§ Brief 1
Answer these questions from the fleet passage below, one per line:
(a) How many drivers does the firm have?
(b) Where is the new cargo yard located?
(c) How many tonnes can the 8x4 in the heavy haulage fleet handle?

§ Exercise passage
+===+
Needless to say, the company runs quite a number of vehicles to support these varied activities. Its 20-strong, all-DAF truck fleet includes two 26-tonne CF rigids that carry out marine lubricants distribution; two 32-tonne CF flatbed drawbar units with 47-tonne/metre HIAB cranes that are used mainly for the Willbox container operation; a three-axle XF tractor with another HIAB that is used with a 40ft trailer for larger cargoes; and nine three-axle 44-tonne XF’s for general transport. The heavy haulage fleet, meanwhile, consists of six STGO XFs. Three of these are 6x2s rated at 65 tonnes; two are 6x4s plated for 80 tonnes; and the last, the latest addition to its heavy haulage fleet, is an 8x4 that can handle 150 tonnes.

“We’ve been using DAF for many years,” comments David Nightingale, operations manager in the logistics division. “The product is highly reliable, the support is good, and though we keep an eye on other manufacturers, we’ve never had any reason to change.”

The firm’s 20 drivers are certainly happy in them, Nightingale reports, especially those in the XFs, which all have Space or Super Space cabs – a real blessing on nights out. By 2021, the whole fleet will be Super Space cabs, says Jonathan.

CARGO YARD BOOST

Around 50 per cent of the company’s road transport activities are accounted for by the specialist haulage operation, which was given a particular boost by the opening a couple of years ago of a new cargo yard at Millbrook. “This is something that has really transformed the transport business,” says Jonathan. “We take in out-of-gauge items from freight forwarders, lift those items off, collect flat racks [40ft long racks used in the shipping industry for abnormal loads] from the docks, lift the cargo onto the flat rack, use our team of lashers to lash it in place, then lift the loaded flat racks and deliver them back to the dock for loading onto ships. The cargo yard fits perfectly into our business. It combines the storage, the specialist haulage, and the marine expertise we have. It all just fits.”

Most things, it seems, fit well at Williams Shipping. With all four of its divisions still experiencing organic growth, a loyal, long-term customer base, its growing range of interrelated services and a demonstrable willingness to invest in specialist transport kit to support its varied activities, this company looks set fair to cruise through at least another 125 years.
+===+
§ Brief 2
Quote the lines in the entries from the line with "Blisko 70 młodych wędkarzy, idealna" up to and including the line with "por lavar el coche en la calle". Leave the pictures out of your answer.

§ Input material
+===+
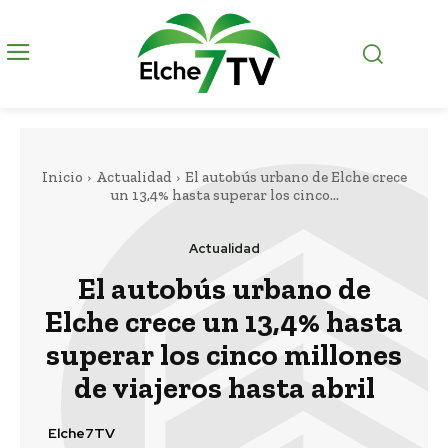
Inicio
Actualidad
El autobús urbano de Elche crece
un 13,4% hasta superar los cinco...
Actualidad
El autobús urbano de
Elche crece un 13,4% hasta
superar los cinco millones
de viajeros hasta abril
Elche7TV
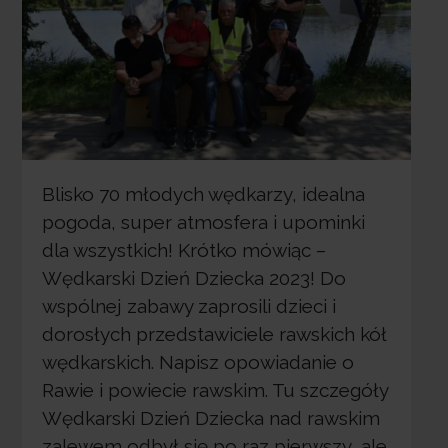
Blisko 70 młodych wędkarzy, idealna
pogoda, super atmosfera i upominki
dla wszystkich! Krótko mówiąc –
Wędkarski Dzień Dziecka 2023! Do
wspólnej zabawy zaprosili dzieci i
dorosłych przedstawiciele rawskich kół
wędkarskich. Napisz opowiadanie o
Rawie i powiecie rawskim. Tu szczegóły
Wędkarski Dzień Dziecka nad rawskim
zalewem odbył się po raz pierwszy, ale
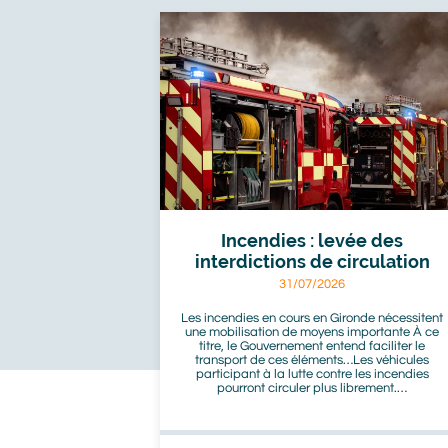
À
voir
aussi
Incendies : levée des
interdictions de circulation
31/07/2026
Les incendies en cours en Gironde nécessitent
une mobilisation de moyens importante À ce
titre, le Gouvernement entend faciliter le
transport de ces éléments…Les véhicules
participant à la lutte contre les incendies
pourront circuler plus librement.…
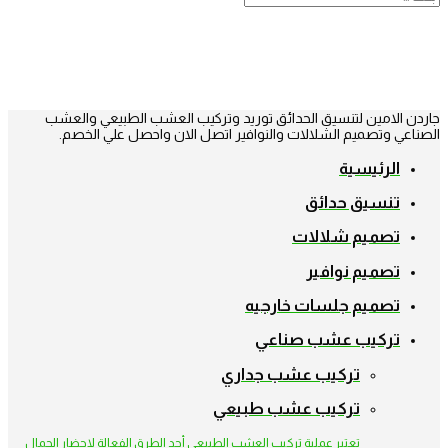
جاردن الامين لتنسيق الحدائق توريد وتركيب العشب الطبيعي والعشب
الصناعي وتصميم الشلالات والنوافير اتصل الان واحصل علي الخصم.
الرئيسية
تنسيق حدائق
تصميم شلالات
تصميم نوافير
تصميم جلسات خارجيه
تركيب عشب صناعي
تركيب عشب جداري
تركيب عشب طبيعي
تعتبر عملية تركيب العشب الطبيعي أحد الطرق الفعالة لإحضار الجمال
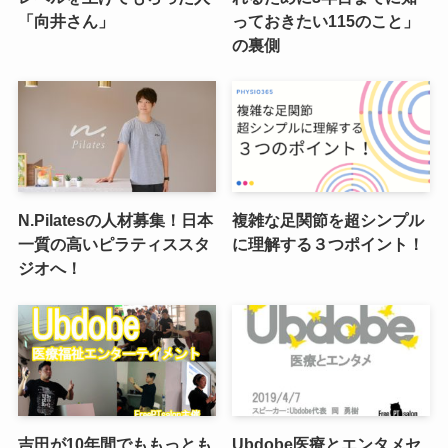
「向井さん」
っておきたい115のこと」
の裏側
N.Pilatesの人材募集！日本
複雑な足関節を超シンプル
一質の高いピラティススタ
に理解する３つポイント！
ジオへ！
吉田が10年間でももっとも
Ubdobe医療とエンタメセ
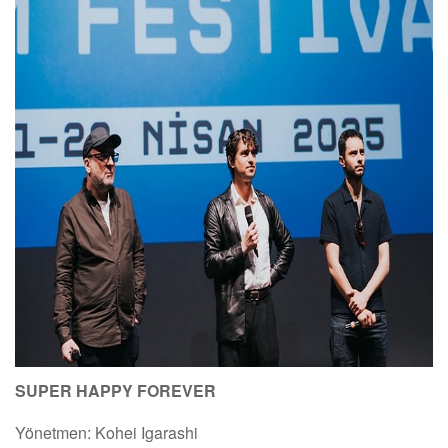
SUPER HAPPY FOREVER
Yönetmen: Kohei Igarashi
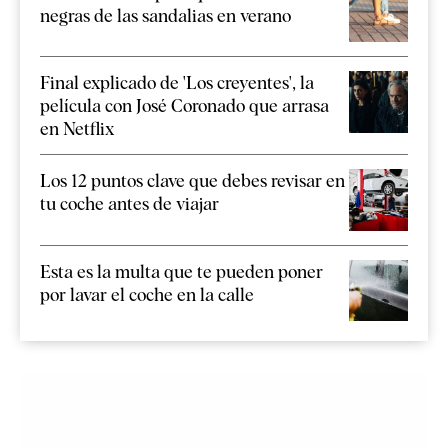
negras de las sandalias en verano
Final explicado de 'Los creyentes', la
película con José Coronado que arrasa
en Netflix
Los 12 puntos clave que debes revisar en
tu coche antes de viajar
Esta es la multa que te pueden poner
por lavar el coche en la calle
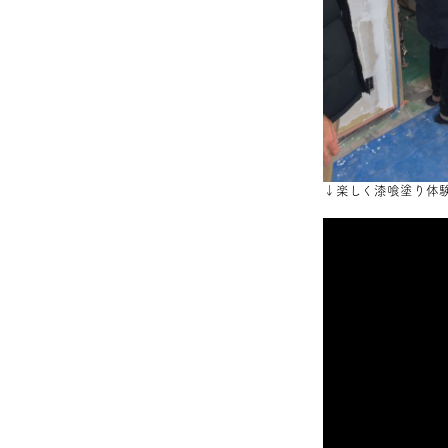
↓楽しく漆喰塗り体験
+===+
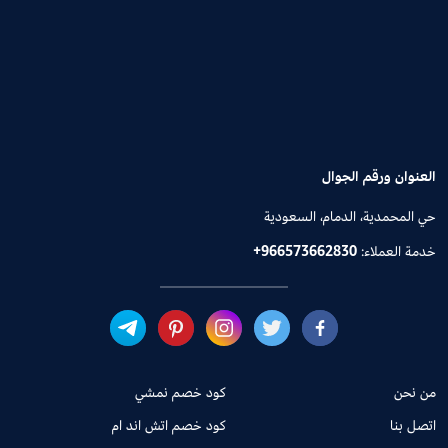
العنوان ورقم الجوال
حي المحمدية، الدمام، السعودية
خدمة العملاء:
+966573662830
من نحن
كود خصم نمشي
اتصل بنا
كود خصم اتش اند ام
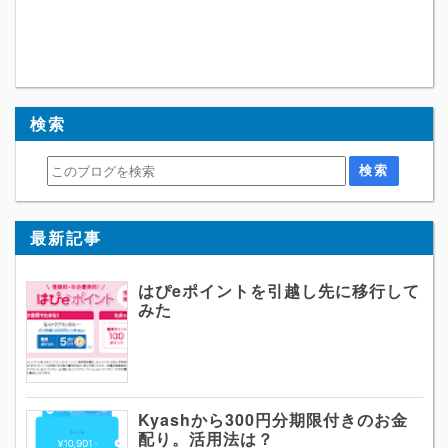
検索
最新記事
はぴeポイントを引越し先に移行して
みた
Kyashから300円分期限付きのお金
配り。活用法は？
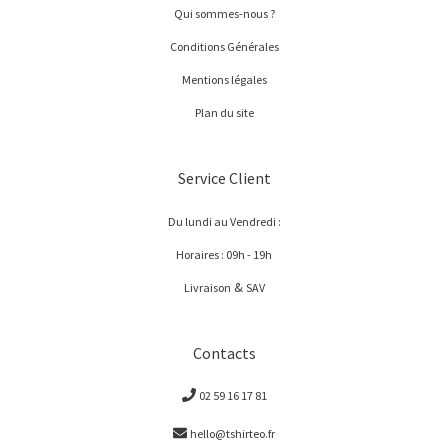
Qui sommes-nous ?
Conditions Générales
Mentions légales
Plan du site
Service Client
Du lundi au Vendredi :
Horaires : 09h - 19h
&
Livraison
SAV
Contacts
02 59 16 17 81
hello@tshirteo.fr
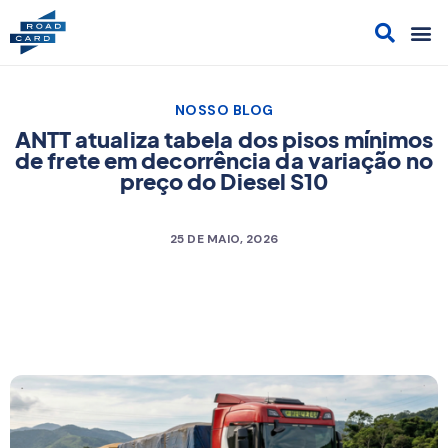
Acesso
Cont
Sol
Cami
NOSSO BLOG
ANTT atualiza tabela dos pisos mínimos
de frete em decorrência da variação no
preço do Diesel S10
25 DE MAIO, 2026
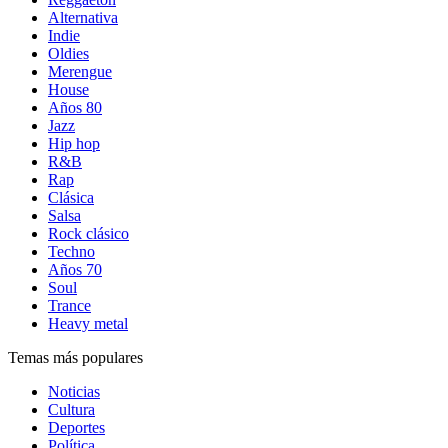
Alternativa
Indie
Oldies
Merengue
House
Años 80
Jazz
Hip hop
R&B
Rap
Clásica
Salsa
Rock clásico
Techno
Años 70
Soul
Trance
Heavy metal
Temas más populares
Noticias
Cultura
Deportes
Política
+===+
§ Exercise response 1
(a) 20
(b) Millbrook
(c) 150 tonnes

§ Exercise response 2
Blisko 70 młodych wędkarzy, idealna
pogoda, super atmosfera i upominki
dla wszystkich! Krótko mówiąc –
Wędkarski Dzień Dziecka 2023! Do
wspólnej zabawy zaprosili dzieci i
dorosłych przedstawiciele rawskich kół
wędkarskich. Napisz opowiadanie o
Rawie i powiecie rawskim. Tu szczegóły
Wędkarski Dzień Dziecka nad rawskim
zalewem odbył się po raz pierwszy, ale
À
voir
aussi
Incendies : levée des
interdictions de circulation
31/07/2026
Les incendies en cours en Gironde nécessitent
une mobilisation de moyens importante À ce
titre, le Gouvernement entend faciliter le
transport de ces éléments…Les véhicules
participant à la lutte contre les incendies
pourront circuler plus librement.…
جاردن الامين لتنسيق الحدائق توريد وتركيب العشب الطبيعي والعشب
الصناعي وتصميم الشلالات والنوافير اتصل الان واحصل علي الخصم.
الرئيسية
تنسيق حدائق
تصميم شلالات
تصميم نوافير
تصميم جلسات خارجيه
تركيب عشب صناعي
تركيب عشب جداري
تركيب عشب طبيعي
تعتبر عملية تركيب العشب الطبيعي أحد الطرق الفعالة لإحضار الجمال
「向井さん」
っておきたい115のこと」
の裏側
N.Pilatesの人材募集！日本
複雑な足関節を超シンプル
一質の高いピラティススタ
に理解する３つポイント！
ジオへ！
吉田が10年間でももっとも
Ubdobe医療とエンタメセ
SUPER HAPPY FOREVER
Yönetmen: Kohei Igarashi
negras de las sandalias en verano
Final explicado de 'Los creyentes', la
película con José Coronado que arrasa
en Netflix
Los 12 puntos clave que debes revisar en
tu coche antes de viajar
Esta es la multa que te pueden poner
por lavar el coche en la calle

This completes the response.